━━━ DATA SECTION ━━━

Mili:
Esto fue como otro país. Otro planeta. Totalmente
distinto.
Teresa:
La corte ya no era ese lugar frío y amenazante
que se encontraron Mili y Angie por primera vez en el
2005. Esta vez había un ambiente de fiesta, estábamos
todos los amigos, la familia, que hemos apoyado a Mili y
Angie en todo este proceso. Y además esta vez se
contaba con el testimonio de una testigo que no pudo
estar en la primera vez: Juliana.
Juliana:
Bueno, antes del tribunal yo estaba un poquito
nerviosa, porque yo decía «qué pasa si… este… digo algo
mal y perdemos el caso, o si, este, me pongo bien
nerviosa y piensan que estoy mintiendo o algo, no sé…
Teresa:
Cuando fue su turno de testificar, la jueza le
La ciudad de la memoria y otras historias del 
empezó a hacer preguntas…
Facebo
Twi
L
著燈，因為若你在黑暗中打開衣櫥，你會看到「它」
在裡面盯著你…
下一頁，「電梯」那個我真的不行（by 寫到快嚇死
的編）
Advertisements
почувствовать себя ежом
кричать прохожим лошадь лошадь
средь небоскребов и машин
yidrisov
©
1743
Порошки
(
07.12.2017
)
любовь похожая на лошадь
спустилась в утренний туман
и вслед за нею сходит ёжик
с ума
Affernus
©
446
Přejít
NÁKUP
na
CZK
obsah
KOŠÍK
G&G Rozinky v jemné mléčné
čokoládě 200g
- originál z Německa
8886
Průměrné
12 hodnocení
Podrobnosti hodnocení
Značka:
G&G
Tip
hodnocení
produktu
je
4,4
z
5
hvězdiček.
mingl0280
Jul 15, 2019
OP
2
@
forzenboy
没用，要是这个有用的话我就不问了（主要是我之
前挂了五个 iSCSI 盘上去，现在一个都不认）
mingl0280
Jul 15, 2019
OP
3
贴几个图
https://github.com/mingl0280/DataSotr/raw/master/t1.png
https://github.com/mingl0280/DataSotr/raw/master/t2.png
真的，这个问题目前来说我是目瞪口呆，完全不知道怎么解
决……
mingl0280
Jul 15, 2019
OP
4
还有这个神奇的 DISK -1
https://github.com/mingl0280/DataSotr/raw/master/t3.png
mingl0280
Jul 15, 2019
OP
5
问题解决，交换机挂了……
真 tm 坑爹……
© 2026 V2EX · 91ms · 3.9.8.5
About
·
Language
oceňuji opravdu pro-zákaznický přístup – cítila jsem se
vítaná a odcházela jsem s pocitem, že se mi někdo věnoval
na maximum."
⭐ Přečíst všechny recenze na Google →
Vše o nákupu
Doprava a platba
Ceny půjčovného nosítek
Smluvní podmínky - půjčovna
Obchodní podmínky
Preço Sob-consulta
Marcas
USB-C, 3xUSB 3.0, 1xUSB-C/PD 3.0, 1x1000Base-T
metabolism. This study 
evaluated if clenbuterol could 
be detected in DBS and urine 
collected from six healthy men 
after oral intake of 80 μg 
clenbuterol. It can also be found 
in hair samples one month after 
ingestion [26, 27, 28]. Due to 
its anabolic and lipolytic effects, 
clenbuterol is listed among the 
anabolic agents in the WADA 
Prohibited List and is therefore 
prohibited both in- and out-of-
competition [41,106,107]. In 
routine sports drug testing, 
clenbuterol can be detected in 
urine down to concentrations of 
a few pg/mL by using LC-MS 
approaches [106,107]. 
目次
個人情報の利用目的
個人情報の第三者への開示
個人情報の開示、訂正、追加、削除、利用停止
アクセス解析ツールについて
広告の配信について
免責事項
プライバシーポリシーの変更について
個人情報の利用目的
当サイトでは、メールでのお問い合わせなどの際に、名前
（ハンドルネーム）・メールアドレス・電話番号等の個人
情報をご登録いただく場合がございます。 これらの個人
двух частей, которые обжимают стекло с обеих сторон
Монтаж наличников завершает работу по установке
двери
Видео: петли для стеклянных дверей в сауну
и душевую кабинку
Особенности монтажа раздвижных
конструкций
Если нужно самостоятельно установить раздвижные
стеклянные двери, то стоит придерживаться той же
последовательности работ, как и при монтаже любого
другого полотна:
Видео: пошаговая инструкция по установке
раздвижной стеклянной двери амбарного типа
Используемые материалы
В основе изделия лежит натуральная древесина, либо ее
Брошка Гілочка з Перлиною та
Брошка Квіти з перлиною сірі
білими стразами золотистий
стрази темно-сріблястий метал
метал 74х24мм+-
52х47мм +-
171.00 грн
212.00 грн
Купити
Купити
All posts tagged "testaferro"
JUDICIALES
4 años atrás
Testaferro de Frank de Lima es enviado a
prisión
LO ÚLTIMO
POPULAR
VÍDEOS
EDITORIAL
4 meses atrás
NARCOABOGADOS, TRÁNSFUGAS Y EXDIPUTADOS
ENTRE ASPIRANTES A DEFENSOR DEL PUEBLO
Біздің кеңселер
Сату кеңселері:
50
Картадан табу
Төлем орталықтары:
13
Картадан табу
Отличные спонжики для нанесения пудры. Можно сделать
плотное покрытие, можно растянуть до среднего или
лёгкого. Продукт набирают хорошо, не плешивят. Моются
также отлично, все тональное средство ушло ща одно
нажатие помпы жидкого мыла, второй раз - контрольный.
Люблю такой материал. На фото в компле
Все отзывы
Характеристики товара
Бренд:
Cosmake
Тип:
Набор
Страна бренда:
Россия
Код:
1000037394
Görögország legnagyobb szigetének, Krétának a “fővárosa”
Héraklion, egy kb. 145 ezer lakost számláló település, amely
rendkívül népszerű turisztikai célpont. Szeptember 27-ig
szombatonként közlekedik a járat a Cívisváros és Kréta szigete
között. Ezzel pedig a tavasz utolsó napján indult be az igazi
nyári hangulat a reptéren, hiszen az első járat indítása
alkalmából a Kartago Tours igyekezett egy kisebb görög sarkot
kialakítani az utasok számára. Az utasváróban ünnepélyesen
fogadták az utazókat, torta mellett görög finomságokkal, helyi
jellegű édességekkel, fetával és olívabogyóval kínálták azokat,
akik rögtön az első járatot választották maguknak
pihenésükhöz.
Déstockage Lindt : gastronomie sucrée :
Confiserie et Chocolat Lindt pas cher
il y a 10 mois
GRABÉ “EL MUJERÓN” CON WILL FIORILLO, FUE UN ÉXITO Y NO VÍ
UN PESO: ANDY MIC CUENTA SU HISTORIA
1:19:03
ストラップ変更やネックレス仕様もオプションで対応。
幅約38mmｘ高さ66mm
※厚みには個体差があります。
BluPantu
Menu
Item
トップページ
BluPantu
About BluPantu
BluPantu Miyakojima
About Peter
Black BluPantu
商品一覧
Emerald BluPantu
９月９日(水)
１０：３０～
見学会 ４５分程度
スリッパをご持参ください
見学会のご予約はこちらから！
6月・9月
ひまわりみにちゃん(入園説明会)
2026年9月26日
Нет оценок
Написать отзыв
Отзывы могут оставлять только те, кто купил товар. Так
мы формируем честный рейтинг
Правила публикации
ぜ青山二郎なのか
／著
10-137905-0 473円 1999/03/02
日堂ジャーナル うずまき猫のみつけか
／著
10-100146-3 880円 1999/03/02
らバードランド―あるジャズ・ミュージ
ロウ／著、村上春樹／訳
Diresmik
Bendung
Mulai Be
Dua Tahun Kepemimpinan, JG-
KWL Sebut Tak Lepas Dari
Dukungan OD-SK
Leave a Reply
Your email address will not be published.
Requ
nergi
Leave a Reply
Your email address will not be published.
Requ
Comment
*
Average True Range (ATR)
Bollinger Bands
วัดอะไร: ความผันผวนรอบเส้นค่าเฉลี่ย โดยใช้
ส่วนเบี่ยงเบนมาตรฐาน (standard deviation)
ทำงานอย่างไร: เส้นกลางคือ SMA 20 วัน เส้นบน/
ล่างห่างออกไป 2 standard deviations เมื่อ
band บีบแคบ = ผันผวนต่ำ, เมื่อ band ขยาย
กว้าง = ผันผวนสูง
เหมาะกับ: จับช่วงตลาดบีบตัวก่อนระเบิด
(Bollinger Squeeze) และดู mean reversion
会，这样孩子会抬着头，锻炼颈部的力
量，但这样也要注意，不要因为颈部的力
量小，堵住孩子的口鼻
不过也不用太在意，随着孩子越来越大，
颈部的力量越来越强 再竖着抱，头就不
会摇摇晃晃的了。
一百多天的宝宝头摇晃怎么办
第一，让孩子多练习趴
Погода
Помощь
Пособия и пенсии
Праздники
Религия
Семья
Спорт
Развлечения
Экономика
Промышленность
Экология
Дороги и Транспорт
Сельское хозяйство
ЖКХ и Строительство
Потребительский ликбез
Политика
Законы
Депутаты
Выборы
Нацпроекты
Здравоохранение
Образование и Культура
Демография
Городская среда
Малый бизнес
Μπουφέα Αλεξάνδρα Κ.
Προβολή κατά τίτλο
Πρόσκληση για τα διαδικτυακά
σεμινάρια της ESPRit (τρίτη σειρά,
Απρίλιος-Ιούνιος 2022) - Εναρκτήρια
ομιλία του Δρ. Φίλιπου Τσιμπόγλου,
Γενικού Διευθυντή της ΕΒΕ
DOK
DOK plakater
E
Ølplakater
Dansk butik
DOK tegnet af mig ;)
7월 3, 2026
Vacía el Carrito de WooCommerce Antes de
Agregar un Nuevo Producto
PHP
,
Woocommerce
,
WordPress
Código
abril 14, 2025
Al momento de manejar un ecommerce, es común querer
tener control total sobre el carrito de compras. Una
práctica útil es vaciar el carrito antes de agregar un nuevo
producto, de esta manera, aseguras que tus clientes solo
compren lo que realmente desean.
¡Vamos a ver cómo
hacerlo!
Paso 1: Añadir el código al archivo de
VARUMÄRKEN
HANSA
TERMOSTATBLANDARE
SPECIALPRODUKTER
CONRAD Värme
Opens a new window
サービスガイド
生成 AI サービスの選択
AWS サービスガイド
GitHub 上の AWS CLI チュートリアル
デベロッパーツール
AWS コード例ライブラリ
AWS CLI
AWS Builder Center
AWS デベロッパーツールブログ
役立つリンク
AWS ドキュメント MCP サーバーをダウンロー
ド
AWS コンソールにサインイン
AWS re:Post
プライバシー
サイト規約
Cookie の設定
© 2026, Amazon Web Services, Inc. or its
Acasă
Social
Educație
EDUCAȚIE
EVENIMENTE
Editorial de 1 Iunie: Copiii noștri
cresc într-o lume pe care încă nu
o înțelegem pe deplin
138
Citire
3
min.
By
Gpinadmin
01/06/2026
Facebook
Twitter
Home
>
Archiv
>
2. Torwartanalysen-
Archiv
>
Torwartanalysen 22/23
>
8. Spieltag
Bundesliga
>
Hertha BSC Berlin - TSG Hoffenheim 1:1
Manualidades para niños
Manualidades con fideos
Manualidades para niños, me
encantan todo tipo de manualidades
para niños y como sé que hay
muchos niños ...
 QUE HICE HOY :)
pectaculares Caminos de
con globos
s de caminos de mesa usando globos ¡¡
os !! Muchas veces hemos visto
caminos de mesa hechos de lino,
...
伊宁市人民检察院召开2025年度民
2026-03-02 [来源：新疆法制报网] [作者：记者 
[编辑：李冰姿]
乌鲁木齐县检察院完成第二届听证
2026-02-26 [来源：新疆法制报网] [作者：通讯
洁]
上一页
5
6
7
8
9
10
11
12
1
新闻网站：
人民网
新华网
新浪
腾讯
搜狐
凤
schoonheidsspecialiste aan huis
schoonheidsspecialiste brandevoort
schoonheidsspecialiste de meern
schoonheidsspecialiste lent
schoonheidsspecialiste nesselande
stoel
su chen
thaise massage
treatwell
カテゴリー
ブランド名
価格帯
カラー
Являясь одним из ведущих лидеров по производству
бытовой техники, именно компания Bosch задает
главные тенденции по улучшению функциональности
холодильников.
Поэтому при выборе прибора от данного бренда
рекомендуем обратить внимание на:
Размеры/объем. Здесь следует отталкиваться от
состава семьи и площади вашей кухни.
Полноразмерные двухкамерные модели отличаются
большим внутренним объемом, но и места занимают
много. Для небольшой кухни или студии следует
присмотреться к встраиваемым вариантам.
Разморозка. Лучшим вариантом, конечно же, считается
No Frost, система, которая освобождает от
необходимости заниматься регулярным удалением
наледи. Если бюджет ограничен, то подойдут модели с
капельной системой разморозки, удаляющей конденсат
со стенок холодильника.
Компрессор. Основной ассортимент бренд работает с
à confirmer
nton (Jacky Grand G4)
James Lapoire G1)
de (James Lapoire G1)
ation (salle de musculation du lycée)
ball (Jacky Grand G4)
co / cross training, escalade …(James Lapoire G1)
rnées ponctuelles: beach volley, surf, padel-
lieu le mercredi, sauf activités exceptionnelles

━━━

= EXERCISE GOAL =
Return word for word the lines above from the line with "著燈，因為若你在黑暗中打開衣櫥，你會看到「它」" to the line with "情報をご登録いただく場合がございます。 これらの個人", including both and leaving out all others.

= EXPECTED ANSWER =
著燈，因為若你在黑暗中打開衣櫥，你會看到「它」
在裡面盯著你…
下一頁，「電梯」那個我真的不行（by 寫到快嚇死
的編）
Advertisements
почувствовать себя ежом
кричать прохожим лошадь лошадь
средь небоскребов и машин
yidrisov
©
1743
Порошки
(
07.12.2017
)
любовь похожая на лошадь
спустилась в утренний туман
и вслед за нею сходит ёжик
с ума
Affernus
©
446
Přejít
NÁKUP
na
CZK
obsah
KOŠÍK
G&G Rozinky v jemné mléčné
čokoládě 200g
- originál z Německa
8886
Průměrné
12 hodnocení
Podrobnosti hodnocení
Značka:
G&G
Tip
hodnocení
produktu
je
4,4
z
5
hvězdiček.
mingl0280
Jul 15, 2019
OP
2
@
forzenboy
没用，要是这个有用的话我就不问了（主要是我之
前挂了五个 iSCSI 盘上去，现在一个都不认）
mingl0280
Jul 15, 2019
OP
3
贴几个图
https://github.com/mingl0280/DataSotr/raw/master/t1.png
https://github.com/mingl0280/DataSotr/raw/master/t2.png
真的，这个问题目前来说我是目瞪口呆，完全不知道怎么解
决……
mingl0280
Jul 15, 2019
OP
4
还有这个神奇的 DISK -1
https://github.com/mingl0280/DataSotr/raw/master/t3.png
mingl0280
Jul 15, 2019
OP
5
问题解决，交换机挂了……
真 tm 坑爹……
© 2026 V2EX · 91ms · 3.9.8.5
About
·
Language
oceňuji opravdu pro-zákaznický přístup – cítila jsem se
vítaná a odcházela jsem s pocitem, že se mi někdo věnoval
na maximum."
⭐ Přečíst všechny recenze na Google →
Vše o nákupu
Doprava a platba
Ceny půjčovného nosítek
Smluvní podmínky - půjčovna
Obchodní podmínky
Preço Sob-consulta
Marcas
USB-C, 3xUSB 3.0, 1xUSB-C/PD 3.0, 1x1000Base-T
metabolism. This study 
evaluated if clenbuterol could 
be detected in DBS and urine 
collected from six healthy men 
after oral intake of 80 μg 
clenbuterol. It can also be found 
in hair samples one month after 
ingestion [26, 27, 28]. Due to 
its anabolic and lipolytic effects, 
clenbuterol is listed among the 
anabolic agents in the WADA 
Prohibited List and is therefore 
prohibited both in- and out-of-
competition [41,106,107]. In 
routine sports drug testing, 
clenbuterol can be detected in 
urine down to concentrations of 
a few pg/mL by using LC-MS 
approaches [106,107]. 
目次
個人情報の利用目的
個人情報の第三者への開示
個人情報の開示、訂正、追加、削除、利用停止
アクセス解析ツールについて
広告の配信について
免責事項
プライバシーポリシーの変更について
個人情報の利用目的
当サイトでは、メールでのお問い合わせなどの際に、名前
（ハンドルネーム）・メールアドレス・電話番号等の個人
情報をご登録いただく場合がございます。 これらの個人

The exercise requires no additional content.